## SET TASKS
a: Translate this sentence from the text on home manufacturing into Spanish: "There is a reason we call ours the information age."
b: Copy out every line of the records below word for word, leaving the pictures out.

Around that same time, my sister was getting ready to leave the country for an extended mission trip. I wanted to find or make her a meaningful present to send her off with. This also coincided with me falling down a rabbit hole of chaos theory and double pendulums. It got me interested in how anyone makes anything.

Years ago, every household in the country had an at-home manufacturing setup. It consisted of the staples -- a drill, a vice, a saw, wrenches, sockets, clamps, maybe a router, at least the essentials to make average quality things. In the 90's and the 2000's, injection molding, cheap imports, and bulk production lessened the need for anyone to need more than just the absolute basics, and as a result, home manufacturing of any kind screeched to a halt. 

In the 2010s, the internet, open-sourcing, and advances in precision technology allowed for high-tech, user-friendly tools with vibrant online communities discussing and sharing tips and projects. As a result, we've seen a huge resurgence of home manufacturing, but in a different capacity. With machines like laser cutters, 3D printers, and battery-powered hand tools that actually keep up with their corded counterparts, as well as developments in embedded systems, hobbyist electronics, and CAD software, there are few project concepts that the armchair prototyper could not see to fruition. 

There is a reason we call ours the information age. For centuries, good craftsmanship technique was unpublicized, such as to not diminish the value of the artisan's work. This is no longer the case. 

Herein lies the niche that I have identified for my content. The human capacity for greatness has never been higher. The luck factor of birth circumstances has been greatly dulled. Nearly anyone can create nearly anything. The problem is that most people don't realize how easy it is to get started. Many people think, "Oh, I couldn't do XYZ, I'm not good with [computers, my hands, etc]." You don't need to be! You only need to be willing to learn.

## RECORD SET

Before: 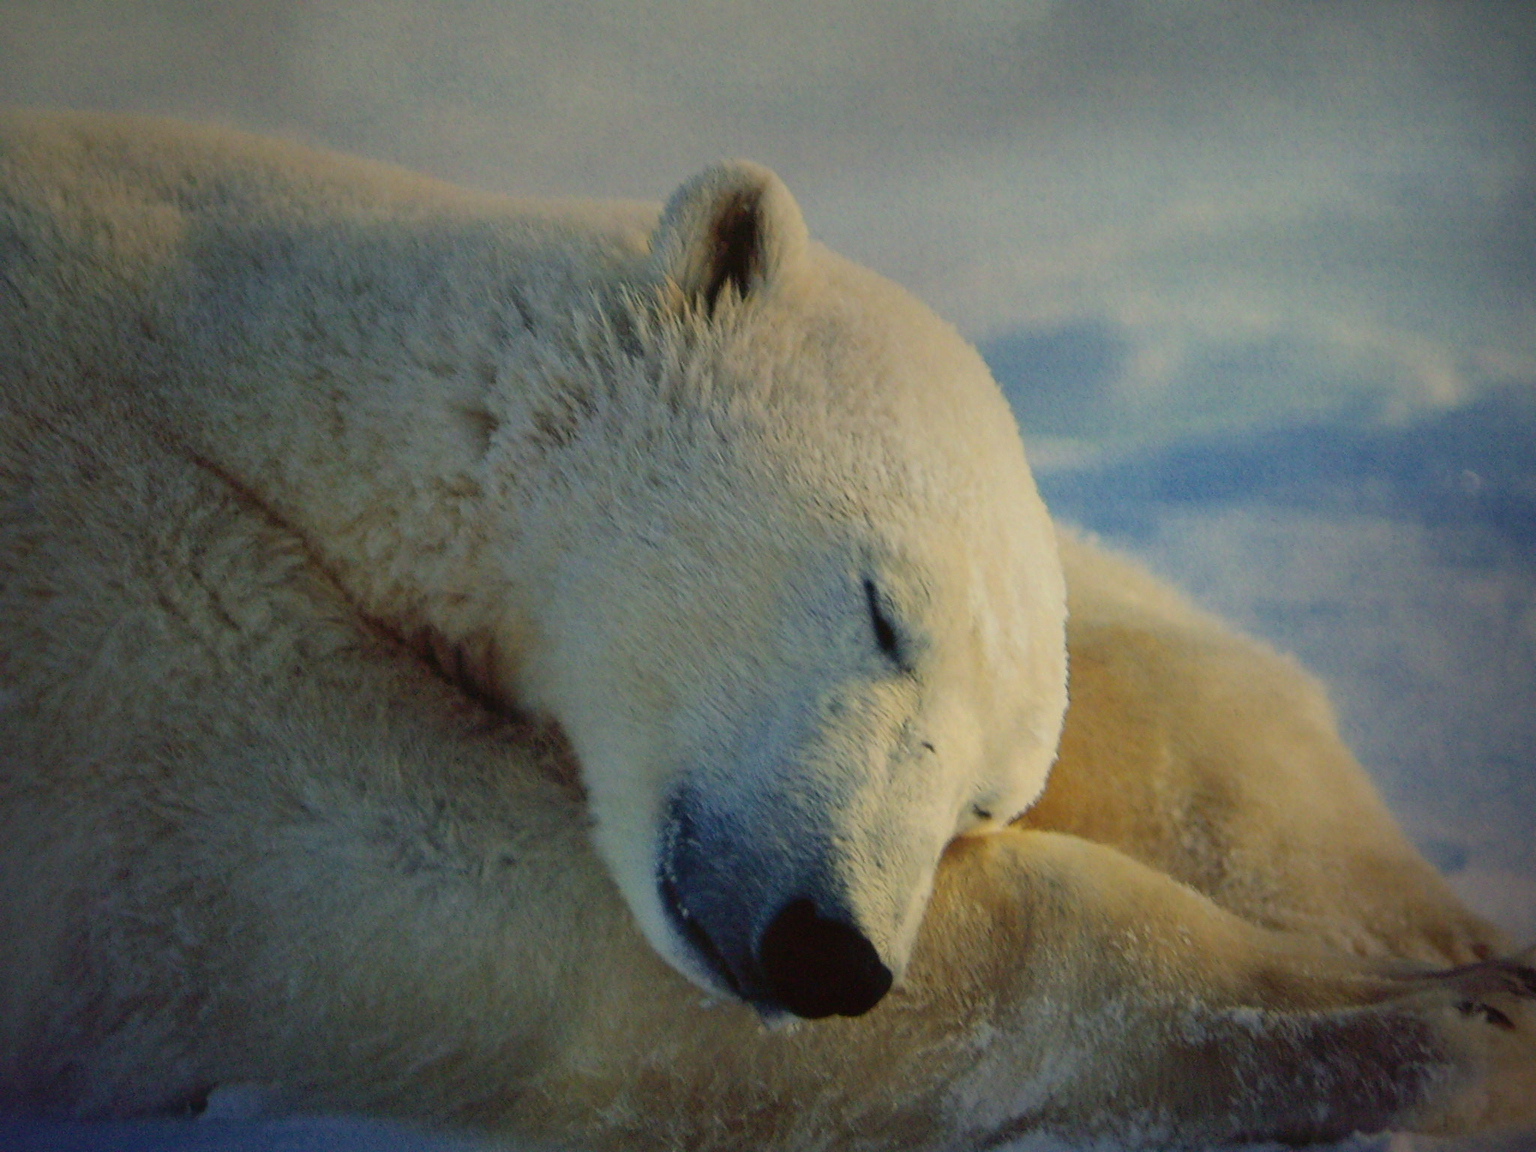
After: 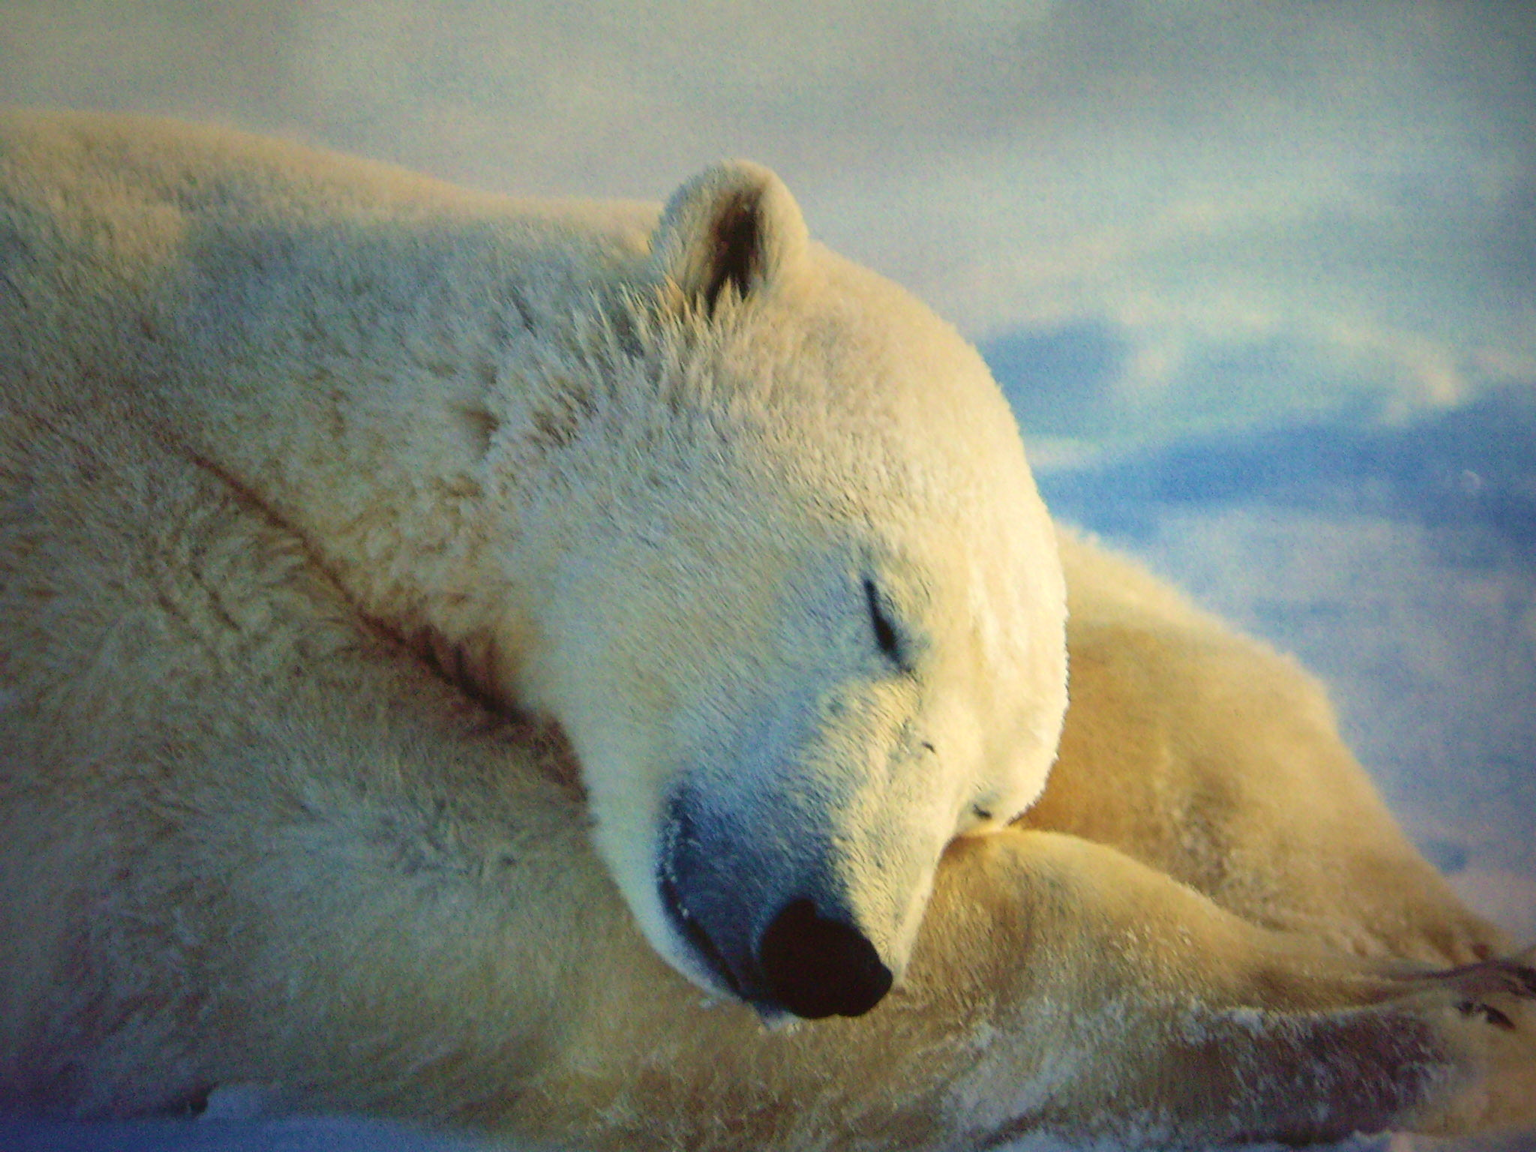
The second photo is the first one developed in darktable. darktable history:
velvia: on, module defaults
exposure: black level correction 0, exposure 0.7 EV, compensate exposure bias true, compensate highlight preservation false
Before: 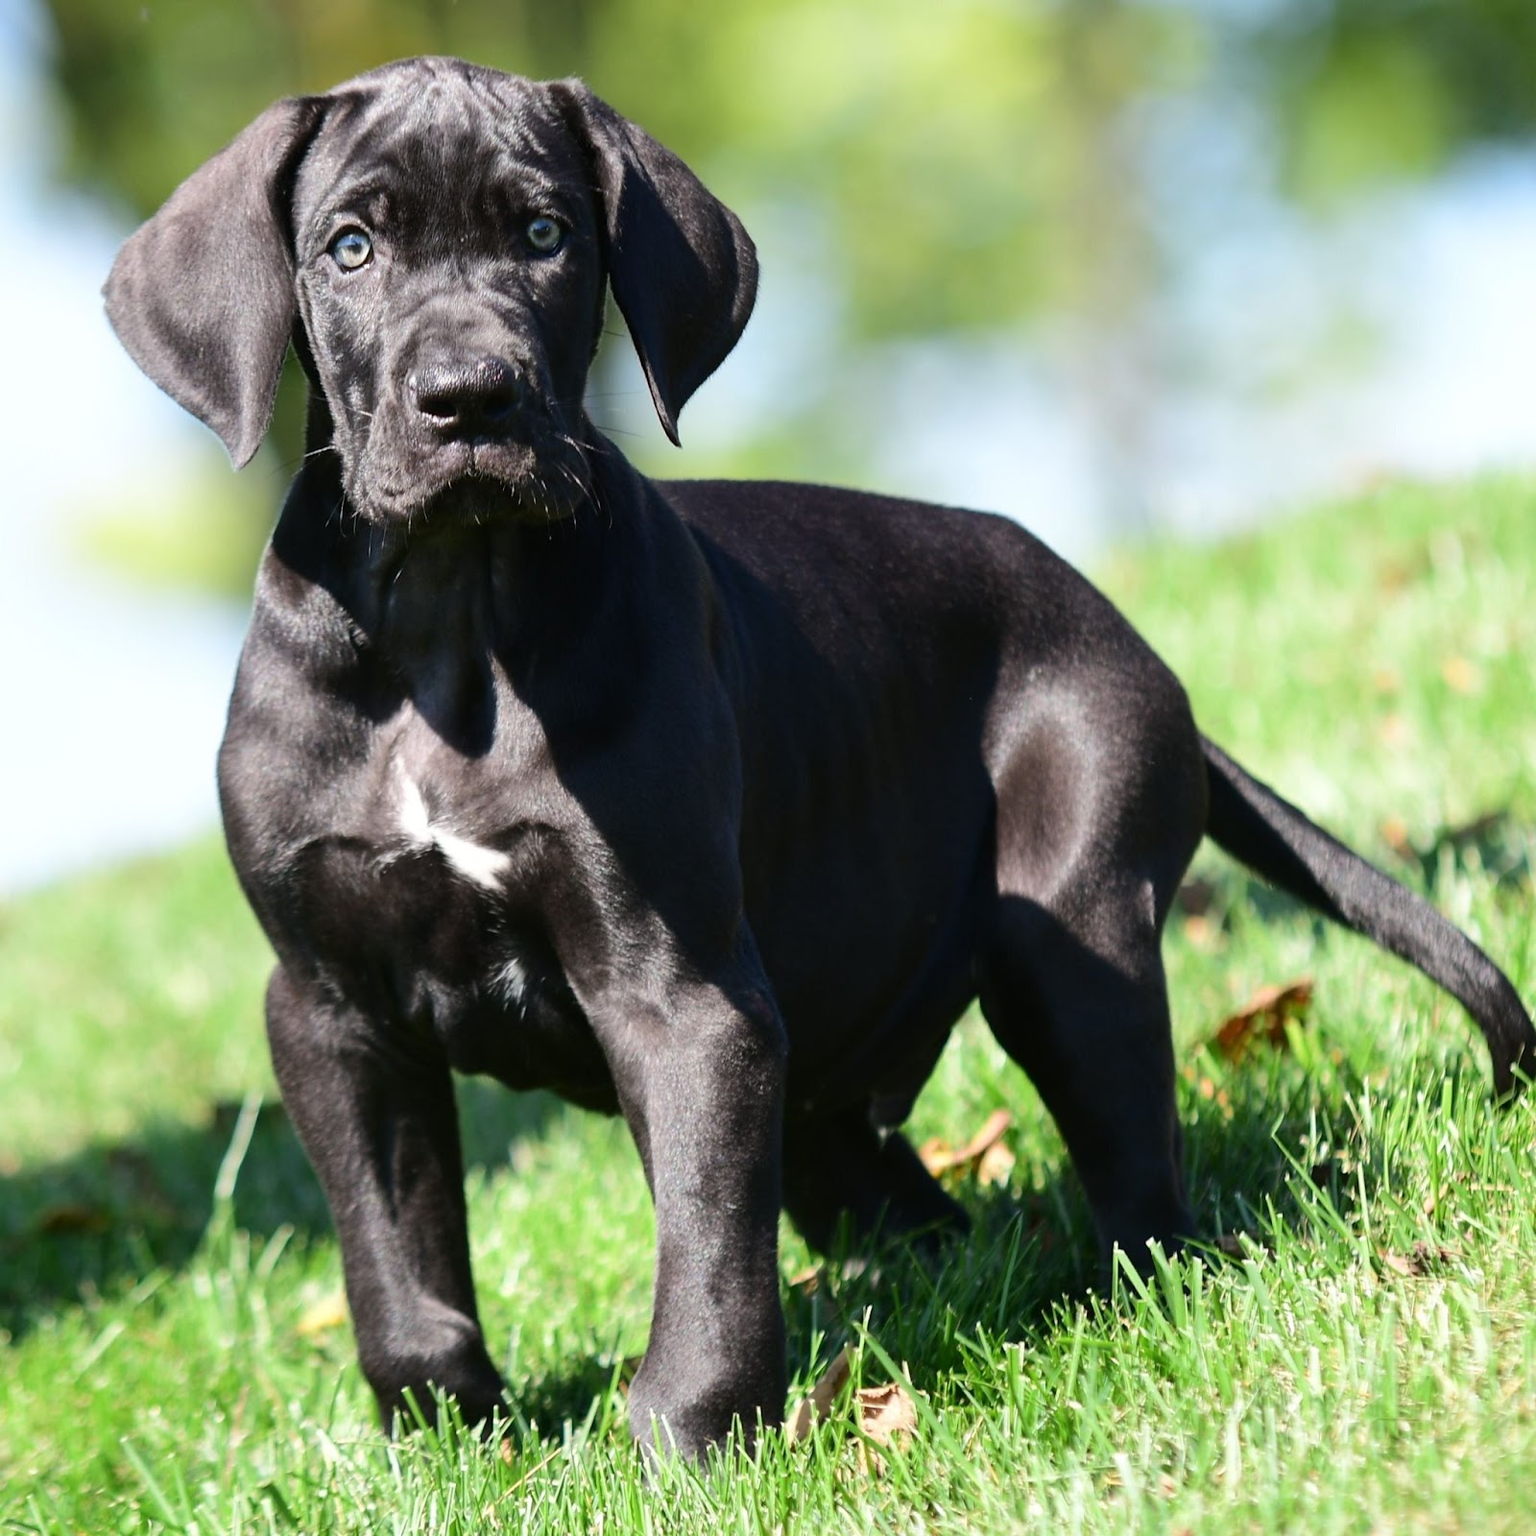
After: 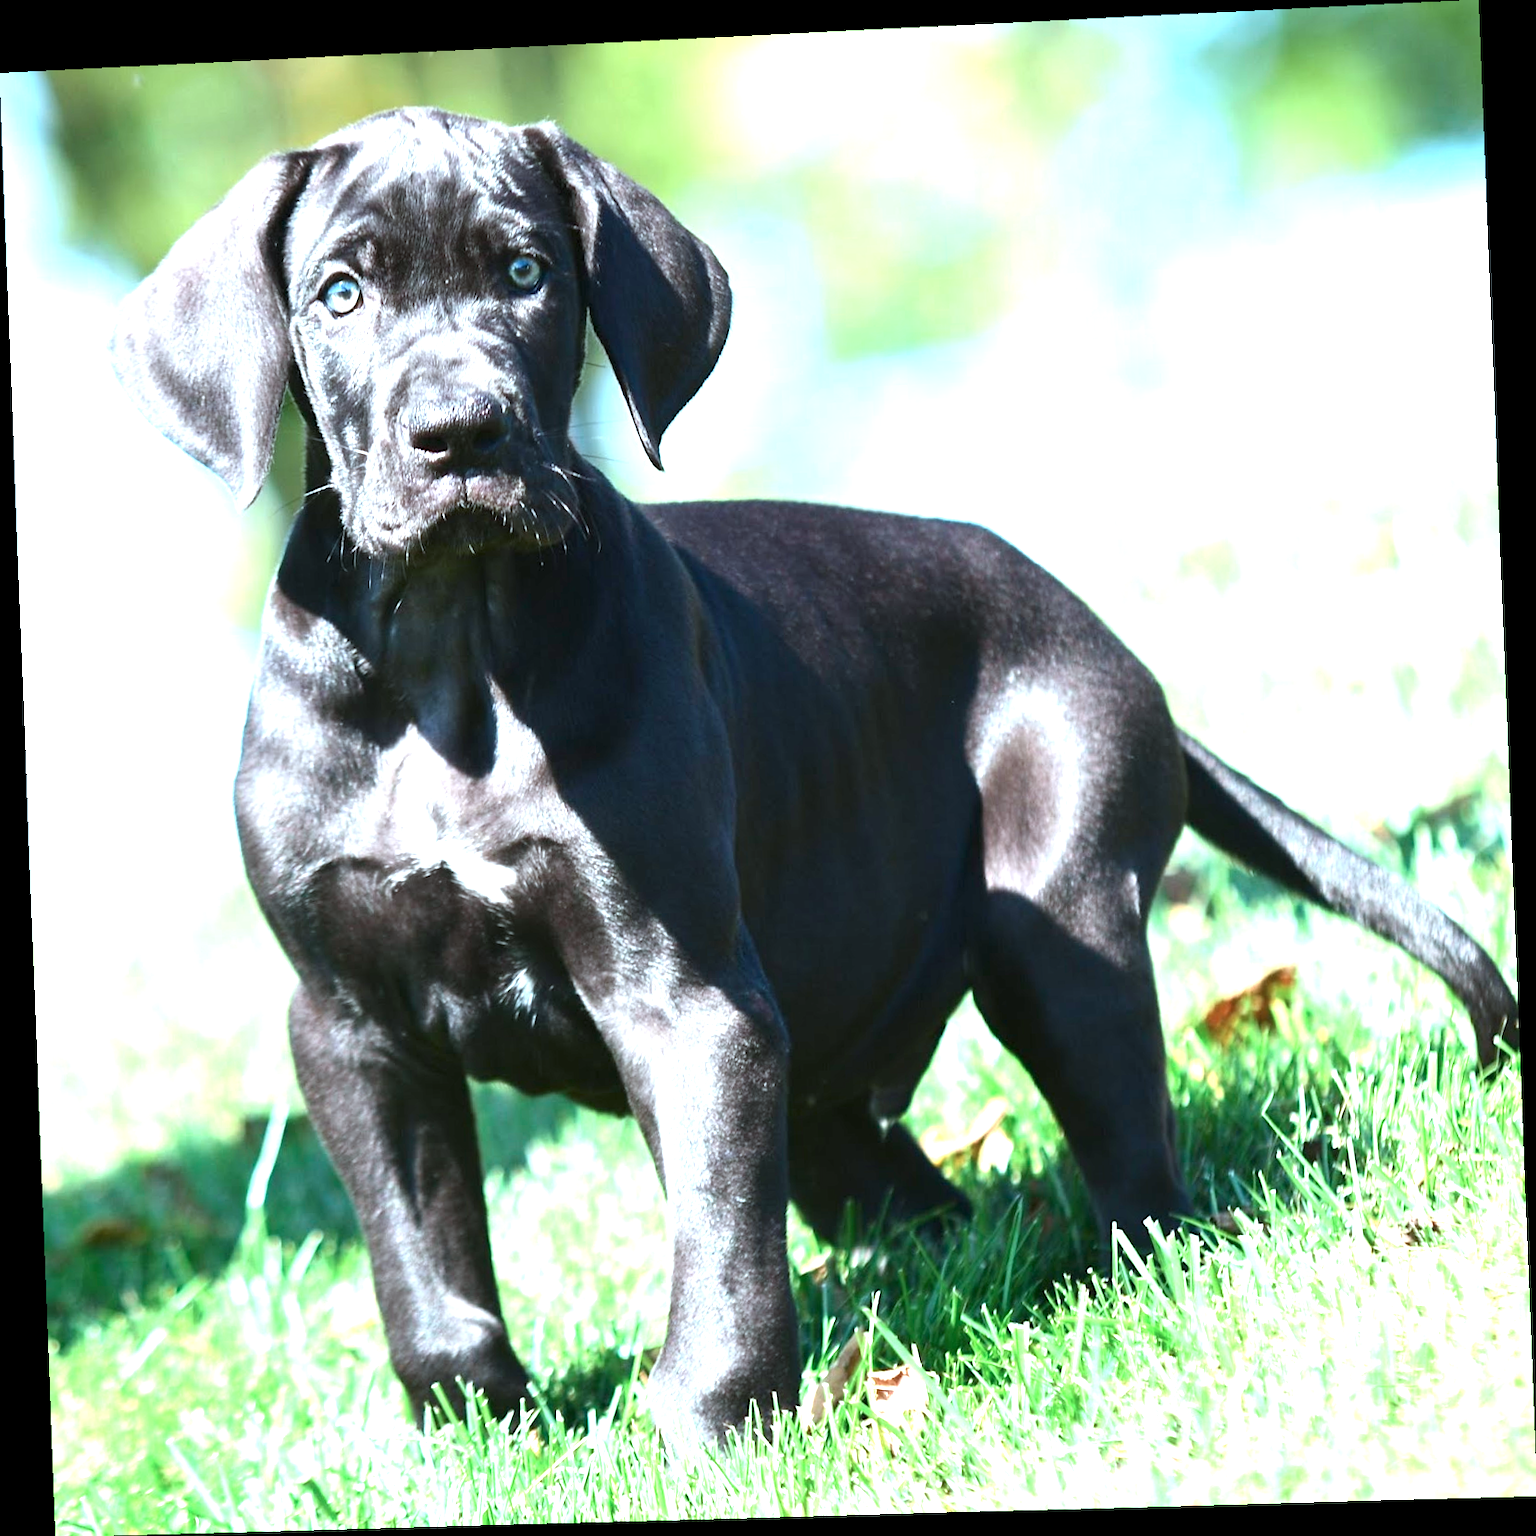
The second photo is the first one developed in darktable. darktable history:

## TASK RESPONSES
a: Hay una razón por la que llamamos a la nuestra la era de la información.

b:
Before: 
After: 
The second photo is the first one developed in darktable. darktable history:
velvia: on, module defaults
exposure: black level correction 0, exposure 0.7 EV, compensate exposure bias true, compensate highlight preservation false
Before: 
After: 
The second photo is the first one developed in darktable. darktable history:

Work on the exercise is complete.